> **Written task 1**:
Translate this sentence from the thread on reported posts into Spanish: "It's much better to report than to get involved in nasty arguments in the thread or make pointed comments about rule-breaking."

> **Provided passage**:
※ ※ ※

# Responses to reported posts



## DonnyB

I tend to report posts fairly regularly - usually two or three a day - and I try to give specific detail on the report form as to what I think is wrong with it/them.  But in all the time I've been a member I think I've only ever twice had a response telling me whether the report was felt to be justified or not.  A lot of the time (spammers, out-of-scope questions and so on) I wouldn't expect or need any feedback.  However, with some of the 'greyer' areas - particularly what is or isn't off-topic, I'm occasionally left a little puzzled as to why no action has been taken.

So I was wondering if there is any support for the idea of moderators giving feedback on reports?  I feel that it would help reports to be more accurately targeted and focussed, it would cut down on the number of unnecessary reports and if nothing else it would give a reassurance that the report was appreciated.  It may well be that the moderators feel they have enough work to do without this extra burden, or possibly that it would be seen as opening the door to unnecessary arguments.

But I'm curious as to how people feel about this?


----------



## velisarius

DonnyB said:


> It may well be that the moderators feel they have enough work to do without this extra burden, or possibly that it would be seen as opening the door to unnecessary arguments.



I think these are the main reasons why reports don't get feedback. 
I just report and then forget about it, virtue being its own reward. But I know that all reports get read, and they are often useful. It's much better to report than to get involved in nasty arguments in the thread or make pointed comments about rule-breaking.

If I'm not sure whether to report a post I usually refrain. I don't report a title that need changing either, trusting that one of the mods will notice it anyway. 

I agree it's difficult to know whether you are over- or under-reporting, so I suppose it's better to go with "less/fewer(?) is better". 

By the way, I think a "report" post no longer ups one's post count.


----------



## sound shift

Once I ended a report with the words "I don't know if you want reports about this sort of thing; perhaps you could let me know" - and I got a reply by PM (or whatever we're calling them now).

※ ※ ※

> **Extracted material**:
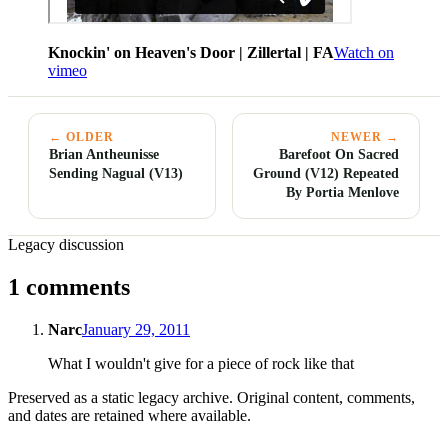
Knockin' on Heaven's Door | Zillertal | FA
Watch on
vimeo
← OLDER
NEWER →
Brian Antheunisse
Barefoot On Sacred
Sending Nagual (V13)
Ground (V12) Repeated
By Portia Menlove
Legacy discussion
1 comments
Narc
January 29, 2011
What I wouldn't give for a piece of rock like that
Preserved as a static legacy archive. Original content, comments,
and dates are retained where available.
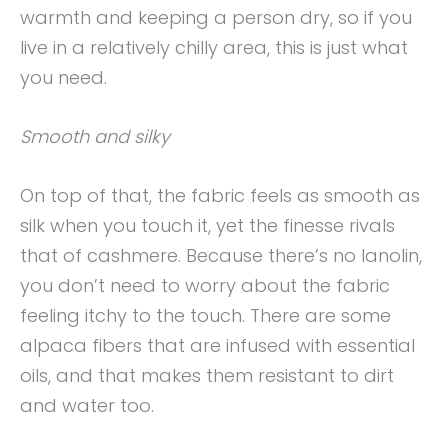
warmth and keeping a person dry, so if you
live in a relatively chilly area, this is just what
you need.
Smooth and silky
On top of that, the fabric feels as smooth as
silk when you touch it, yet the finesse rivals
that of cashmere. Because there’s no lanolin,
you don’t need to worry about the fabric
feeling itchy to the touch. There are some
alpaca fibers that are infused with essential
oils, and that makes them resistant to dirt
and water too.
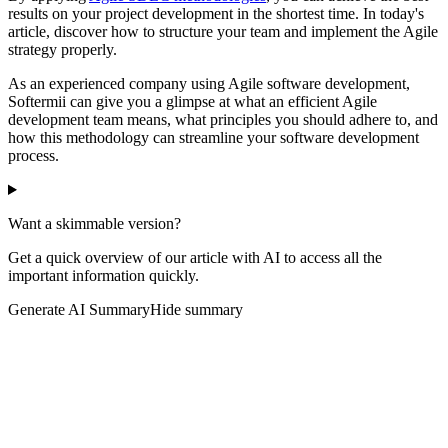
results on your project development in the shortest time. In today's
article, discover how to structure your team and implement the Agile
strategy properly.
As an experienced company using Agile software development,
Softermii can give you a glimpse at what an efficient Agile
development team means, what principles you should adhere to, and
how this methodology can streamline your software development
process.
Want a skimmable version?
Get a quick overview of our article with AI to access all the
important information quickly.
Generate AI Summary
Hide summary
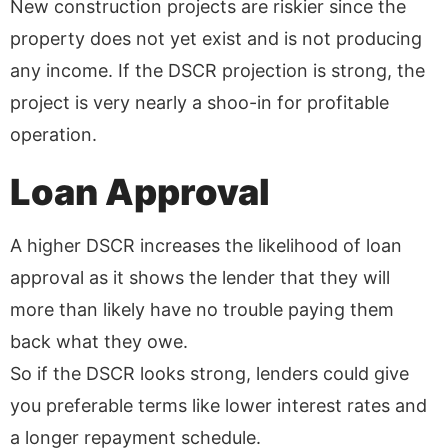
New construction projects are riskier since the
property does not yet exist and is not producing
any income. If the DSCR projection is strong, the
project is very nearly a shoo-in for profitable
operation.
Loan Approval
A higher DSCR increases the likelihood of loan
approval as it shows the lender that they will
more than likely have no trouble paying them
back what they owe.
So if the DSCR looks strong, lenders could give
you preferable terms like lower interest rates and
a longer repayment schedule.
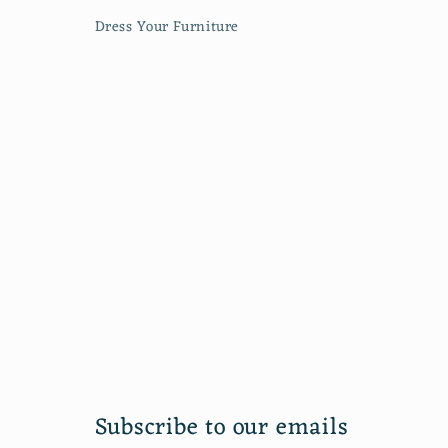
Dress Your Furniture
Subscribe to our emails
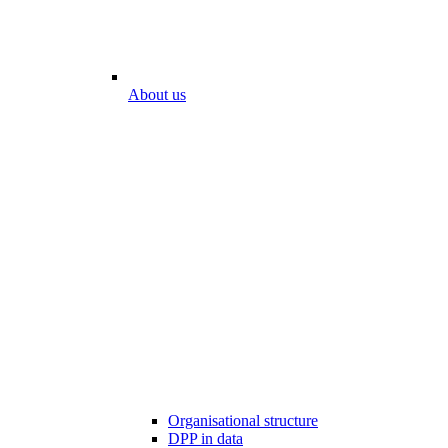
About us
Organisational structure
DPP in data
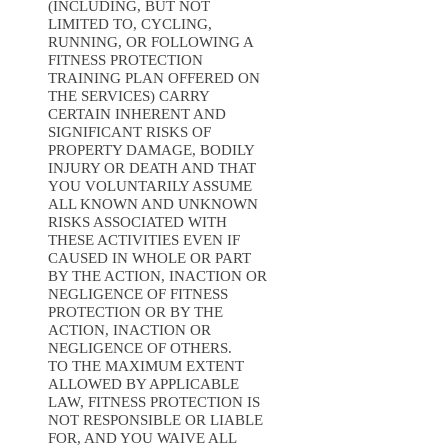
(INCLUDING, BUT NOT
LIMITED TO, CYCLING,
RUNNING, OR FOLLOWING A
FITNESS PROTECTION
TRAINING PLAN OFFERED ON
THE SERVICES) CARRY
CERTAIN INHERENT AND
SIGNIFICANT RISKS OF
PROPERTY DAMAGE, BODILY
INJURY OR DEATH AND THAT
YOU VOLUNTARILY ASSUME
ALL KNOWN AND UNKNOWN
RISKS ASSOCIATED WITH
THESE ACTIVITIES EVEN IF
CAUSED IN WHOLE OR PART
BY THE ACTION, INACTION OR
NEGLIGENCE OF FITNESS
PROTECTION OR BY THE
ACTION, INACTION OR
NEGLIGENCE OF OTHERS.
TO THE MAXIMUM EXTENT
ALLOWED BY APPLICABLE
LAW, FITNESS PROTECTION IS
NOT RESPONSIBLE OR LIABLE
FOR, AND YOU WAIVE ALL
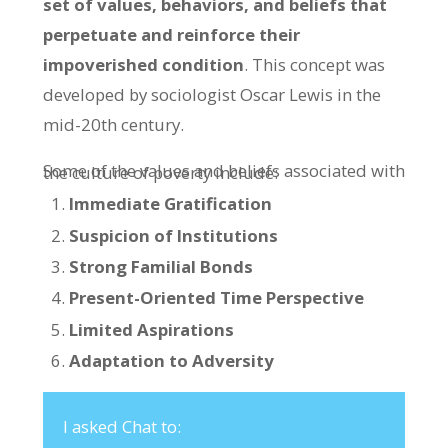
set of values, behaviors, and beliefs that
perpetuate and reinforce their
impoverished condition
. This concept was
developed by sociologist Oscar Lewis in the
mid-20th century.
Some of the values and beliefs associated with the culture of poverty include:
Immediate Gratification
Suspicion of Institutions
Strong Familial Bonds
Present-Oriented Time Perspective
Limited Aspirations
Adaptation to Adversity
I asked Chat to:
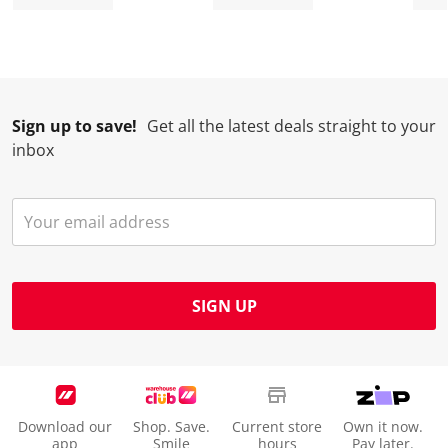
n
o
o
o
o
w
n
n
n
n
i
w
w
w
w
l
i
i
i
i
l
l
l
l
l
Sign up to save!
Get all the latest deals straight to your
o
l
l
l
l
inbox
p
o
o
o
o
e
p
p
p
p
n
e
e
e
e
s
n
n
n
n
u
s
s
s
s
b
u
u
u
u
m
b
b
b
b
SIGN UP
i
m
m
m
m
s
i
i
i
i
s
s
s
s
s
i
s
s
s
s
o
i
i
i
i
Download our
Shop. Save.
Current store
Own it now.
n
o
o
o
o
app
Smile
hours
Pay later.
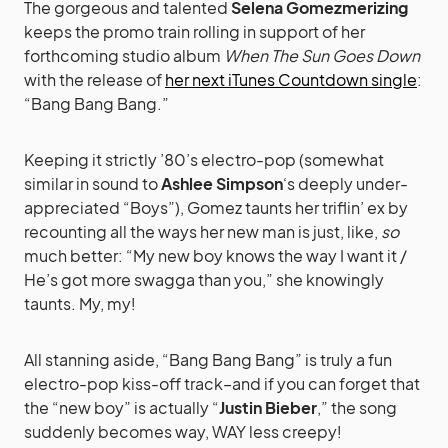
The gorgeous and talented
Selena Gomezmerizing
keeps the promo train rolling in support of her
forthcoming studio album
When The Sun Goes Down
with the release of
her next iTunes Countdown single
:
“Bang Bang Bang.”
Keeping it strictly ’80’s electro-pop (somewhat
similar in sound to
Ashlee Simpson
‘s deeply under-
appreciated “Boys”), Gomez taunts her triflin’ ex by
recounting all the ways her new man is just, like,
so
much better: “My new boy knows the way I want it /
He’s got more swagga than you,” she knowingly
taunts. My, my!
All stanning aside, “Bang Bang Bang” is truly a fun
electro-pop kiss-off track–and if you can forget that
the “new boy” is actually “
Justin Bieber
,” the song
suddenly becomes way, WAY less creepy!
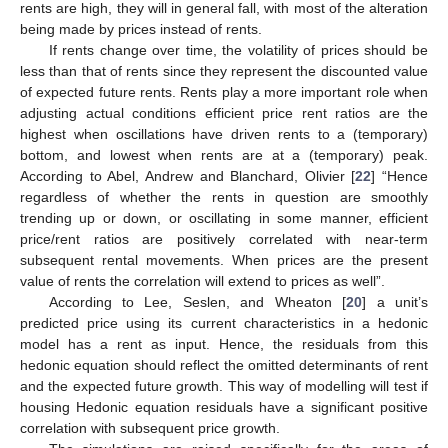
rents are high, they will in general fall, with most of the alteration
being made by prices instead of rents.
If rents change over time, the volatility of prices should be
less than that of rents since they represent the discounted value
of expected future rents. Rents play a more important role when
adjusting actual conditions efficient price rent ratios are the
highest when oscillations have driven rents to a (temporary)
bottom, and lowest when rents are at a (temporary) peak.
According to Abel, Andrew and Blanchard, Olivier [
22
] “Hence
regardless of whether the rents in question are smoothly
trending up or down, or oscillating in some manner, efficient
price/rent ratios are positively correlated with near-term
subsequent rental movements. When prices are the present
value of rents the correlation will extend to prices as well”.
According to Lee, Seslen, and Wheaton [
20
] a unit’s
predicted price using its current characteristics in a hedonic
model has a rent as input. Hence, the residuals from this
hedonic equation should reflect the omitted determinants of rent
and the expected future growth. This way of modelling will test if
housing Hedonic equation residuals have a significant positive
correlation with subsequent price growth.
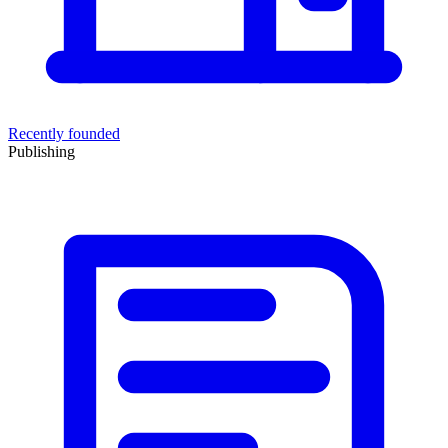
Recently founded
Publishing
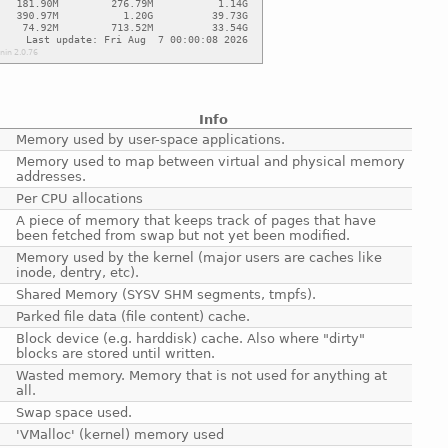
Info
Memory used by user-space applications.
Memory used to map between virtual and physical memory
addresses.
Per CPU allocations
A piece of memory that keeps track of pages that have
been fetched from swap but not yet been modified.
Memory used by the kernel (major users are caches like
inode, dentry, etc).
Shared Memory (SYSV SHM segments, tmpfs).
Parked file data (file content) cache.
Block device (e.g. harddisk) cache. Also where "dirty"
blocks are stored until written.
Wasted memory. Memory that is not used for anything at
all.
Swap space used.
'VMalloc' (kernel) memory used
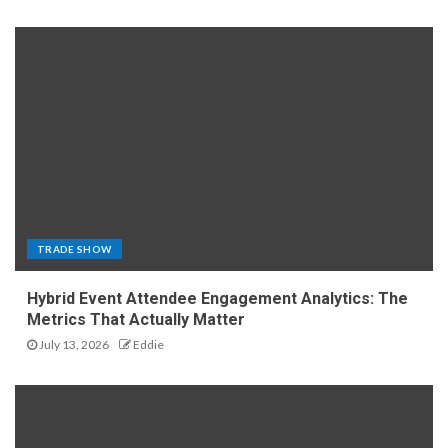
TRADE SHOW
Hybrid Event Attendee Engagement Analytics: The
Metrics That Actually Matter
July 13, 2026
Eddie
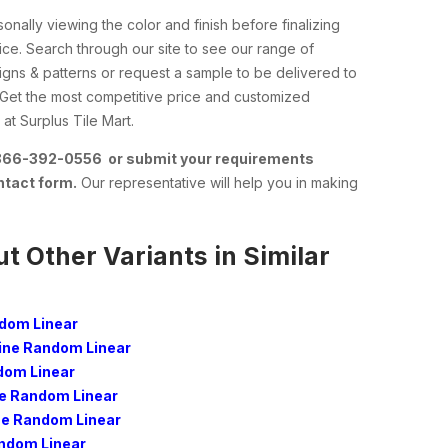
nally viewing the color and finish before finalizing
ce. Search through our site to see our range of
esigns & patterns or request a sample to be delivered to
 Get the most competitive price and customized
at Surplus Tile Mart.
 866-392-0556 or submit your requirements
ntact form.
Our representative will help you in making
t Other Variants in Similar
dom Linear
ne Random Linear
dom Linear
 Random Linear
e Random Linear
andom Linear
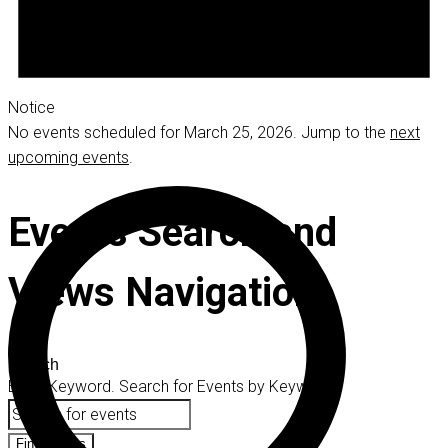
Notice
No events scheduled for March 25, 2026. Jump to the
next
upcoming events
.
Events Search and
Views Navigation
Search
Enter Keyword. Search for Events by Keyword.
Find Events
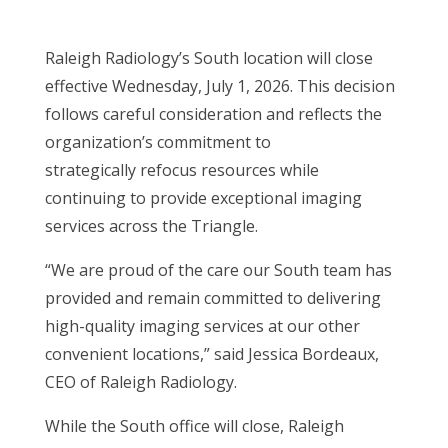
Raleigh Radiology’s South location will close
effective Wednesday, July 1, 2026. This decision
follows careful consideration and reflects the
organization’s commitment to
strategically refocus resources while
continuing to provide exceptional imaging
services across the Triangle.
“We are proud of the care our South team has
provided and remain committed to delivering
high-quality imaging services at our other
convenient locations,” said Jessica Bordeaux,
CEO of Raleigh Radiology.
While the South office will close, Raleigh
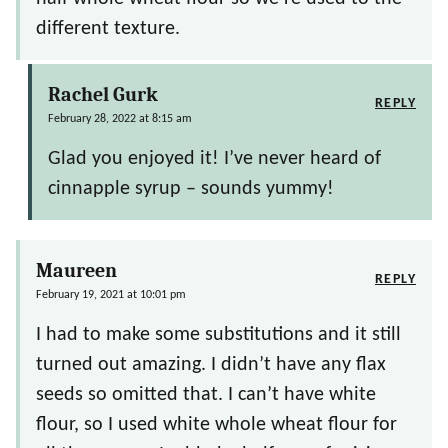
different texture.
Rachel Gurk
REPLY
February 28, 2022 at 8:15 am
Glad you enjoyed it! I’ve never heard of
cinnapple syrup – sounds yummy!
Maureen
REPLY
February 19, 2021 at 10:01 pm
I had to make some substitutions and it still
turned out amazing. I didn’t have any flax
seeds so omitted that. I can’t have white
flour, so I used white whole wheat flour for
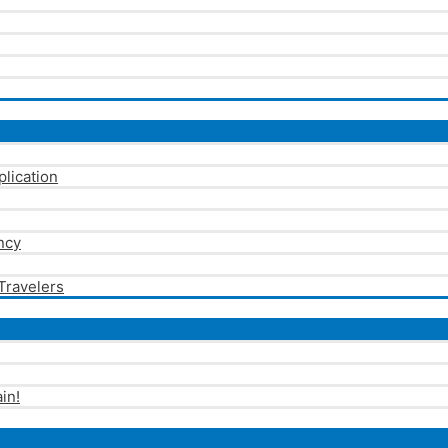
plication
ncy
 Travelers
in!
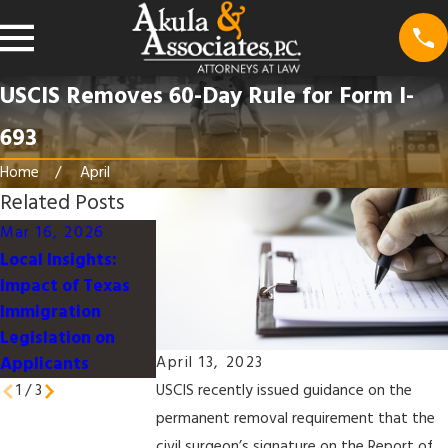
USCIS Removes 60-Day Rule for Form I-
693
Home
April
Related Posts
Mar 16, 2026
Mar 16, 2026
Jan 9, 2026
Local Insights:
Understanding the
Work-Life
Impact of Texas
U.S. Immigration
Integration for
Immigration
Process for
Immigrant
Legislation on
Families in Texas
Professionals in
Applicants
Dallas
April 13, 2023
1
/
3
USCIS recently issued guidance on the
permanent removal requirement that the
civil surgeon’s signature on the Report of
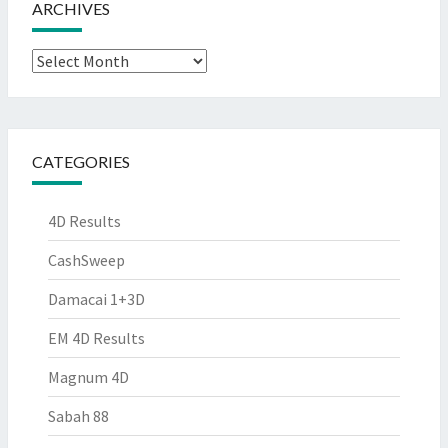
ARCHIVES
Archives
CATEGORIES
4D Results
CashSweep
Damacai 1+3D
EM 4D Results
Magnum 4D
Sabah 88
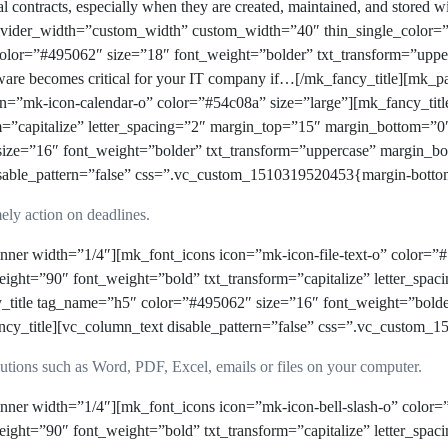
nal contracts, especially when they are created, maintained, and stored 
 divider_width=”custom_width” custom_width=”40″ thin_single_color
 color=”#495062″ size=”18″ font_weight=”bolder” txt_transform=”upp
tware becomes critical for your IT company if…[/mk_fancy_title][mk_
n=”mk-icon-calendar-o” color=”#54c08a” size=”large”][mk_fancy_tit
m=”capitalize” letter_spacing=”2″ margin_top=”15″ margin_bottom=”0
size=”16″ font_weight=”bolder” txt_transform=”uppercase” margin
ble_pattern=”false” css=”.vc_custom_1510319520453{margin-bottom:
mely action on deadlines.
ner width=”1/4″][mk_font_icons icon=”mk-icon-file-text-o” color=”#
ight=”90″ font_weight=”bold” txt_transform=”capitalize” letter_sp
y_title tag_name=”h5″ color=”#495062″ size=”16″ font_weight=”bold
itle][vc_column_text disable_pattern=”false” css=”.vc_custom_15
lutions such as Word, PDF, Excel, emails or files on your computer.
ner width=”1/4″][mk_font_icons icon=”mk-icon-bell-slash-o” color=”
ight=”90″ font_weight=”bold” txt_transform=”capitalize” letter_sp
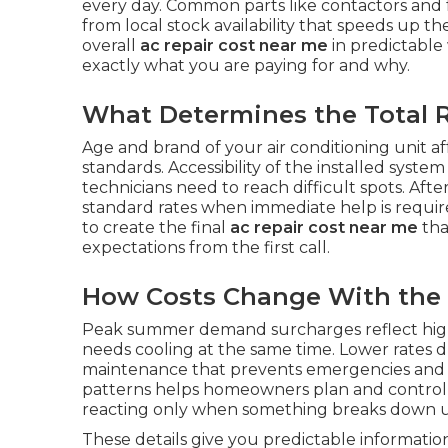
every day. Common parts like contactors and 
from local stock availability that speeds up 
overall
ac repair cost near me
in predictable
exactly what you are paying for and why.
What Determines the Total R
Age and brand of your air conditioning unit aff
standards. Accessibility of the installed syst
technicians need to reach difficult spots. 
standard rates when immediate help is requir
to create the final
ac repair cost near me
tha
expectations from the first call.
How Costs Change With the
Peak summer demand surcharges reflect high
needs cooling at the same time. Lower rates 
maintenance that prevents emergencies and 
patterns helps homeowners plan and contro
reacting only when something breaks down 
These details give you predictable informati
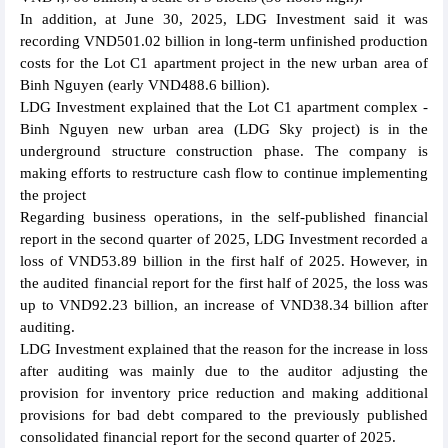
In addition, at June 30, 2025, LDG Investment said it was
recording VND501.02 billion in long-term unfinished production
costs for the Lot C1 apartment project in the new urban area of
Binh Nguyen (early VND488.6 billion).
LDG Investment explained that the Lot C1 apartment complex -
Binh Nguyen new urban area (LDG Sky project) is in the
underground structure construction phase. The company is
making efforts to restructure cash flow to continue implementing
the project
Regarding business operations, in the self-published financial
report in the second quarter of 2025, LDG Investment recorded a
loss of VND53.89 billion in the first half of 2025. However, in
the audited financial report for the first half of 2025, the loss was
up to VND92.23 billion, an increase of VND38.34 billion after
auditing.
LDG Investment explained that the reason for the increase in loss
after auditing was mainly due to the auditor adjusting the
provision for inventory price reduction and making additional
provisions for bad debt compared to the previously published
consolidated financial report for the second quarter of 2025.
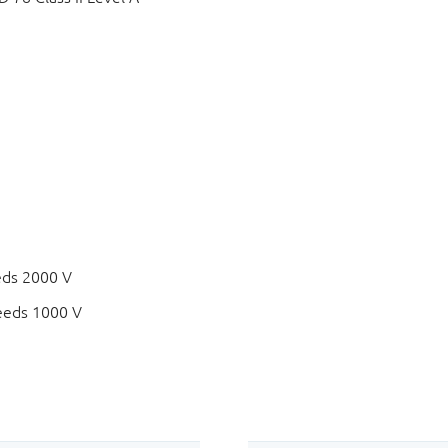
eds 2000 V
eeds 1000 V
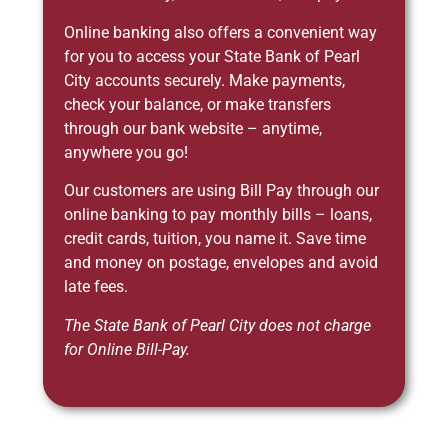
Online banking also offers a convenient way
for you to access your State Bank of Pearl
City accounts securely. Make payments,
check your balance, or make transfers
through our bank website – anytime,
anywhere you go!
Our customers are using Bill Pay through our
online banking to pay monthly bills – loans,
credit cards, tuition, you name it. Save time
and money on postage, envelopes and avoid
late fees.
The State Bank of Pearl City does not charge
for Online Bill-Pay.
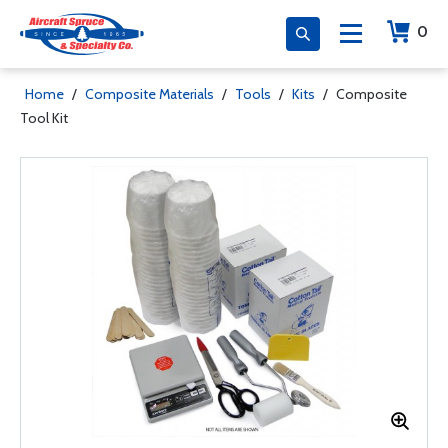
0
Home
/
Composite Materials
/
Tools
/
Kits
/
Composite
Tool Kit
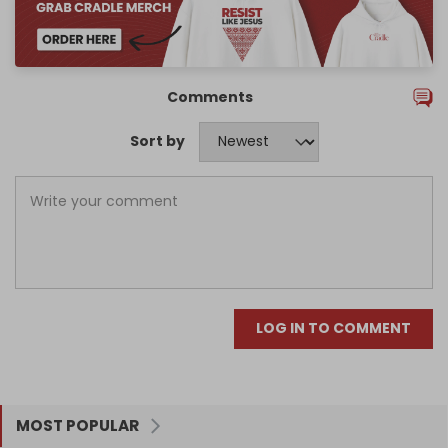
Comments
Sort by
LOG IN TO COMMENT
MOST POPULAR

※ ※ ※

> **Written task 2**:
Arrange the stretch of the listing from the line containing "Online banking also offers a convenient way" through the end of the listing as a Markdown table with the columns No. and Entry. Number each line, skip blank lines, and leave out the picture markers.

> **Final answer 1**:
Es mucho mejor reportar que meterse en discusiones desagradables en el hilo o hacer comentarios mordaces sobre el incumplimiento de las normas.

> **Final answer 2**:
| No. | Entry |
|---|---|
| 1 | Online banking also offers a convenient way |
| 2 | for you to access your State Bank of Pearl |
| 3 | City accounts securely. Make payments, |
| 4 | check your balance, or make transfers |
| 5 | through our bank website – anytime, |
| 6 | anywhere you go! |
| 7 | Our customers are using Bill Pay through our |
| 8 | online banking to pay monthly bills – loans, |
| 9 | credit cards, tuition, you name it. Save time |
| 10 | and money on postage, envelopes and avoid |
| 11 | late fees. |
| 12 | The State Bank of Pearl City does not charge |
| 13 | for Online Bill-Pay. |
| 14 | 0 |
| 15 | Home |
| 16 | / |
| 17 | Composite Materials |
| 18 | / |
| 19 | Tools |
| 20 | / |
| 21 | Kits |
| 22 | / |
| 23 | Composite |
| 24 | Tool Kit |
| 25 | Comments |
| 26 | Sort by |
| 27 | LOG IN TO COMMENT |
| 28 | MOST POPULAR |